→ **YOUR ASSIGNMENT**
Your answer must consist solely of the lines from the one containing "Iva Hašková – realitní makléřka" through the last line of the records below, reproduced exactly, with all pictures omitted.
<<<<
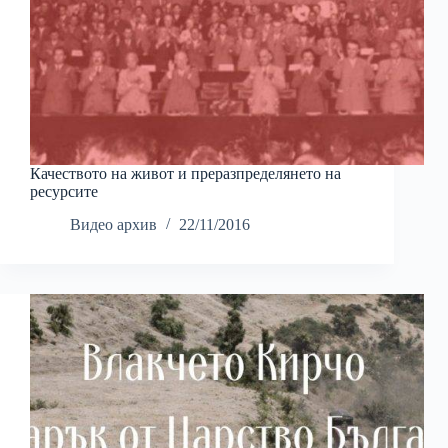
Качеството на живот и преразпределянето на
ресурсите
Видео архив
22/11/2016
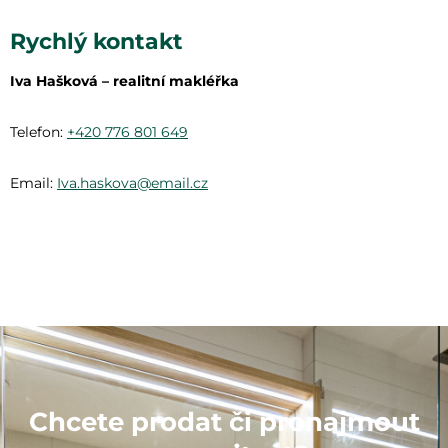
Rychlý kontakt
Iva Hašková – realitní makléřka
Telefon:
+420 776 801 649
Email:
Iva.haskova@email.cz
Chcete prodat či pronajmout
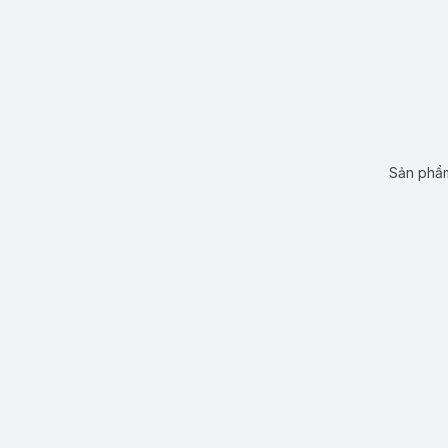
Sản phẩm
>>>>
→ **RESPONSE FOR THIS EXERCISE**
Iva Hašková – realitní makléřka
Telefon:
+420 776 801 649
Email:
Iva.haskova@email.cz
Chcete prodat či pronajmout
Sản phẩm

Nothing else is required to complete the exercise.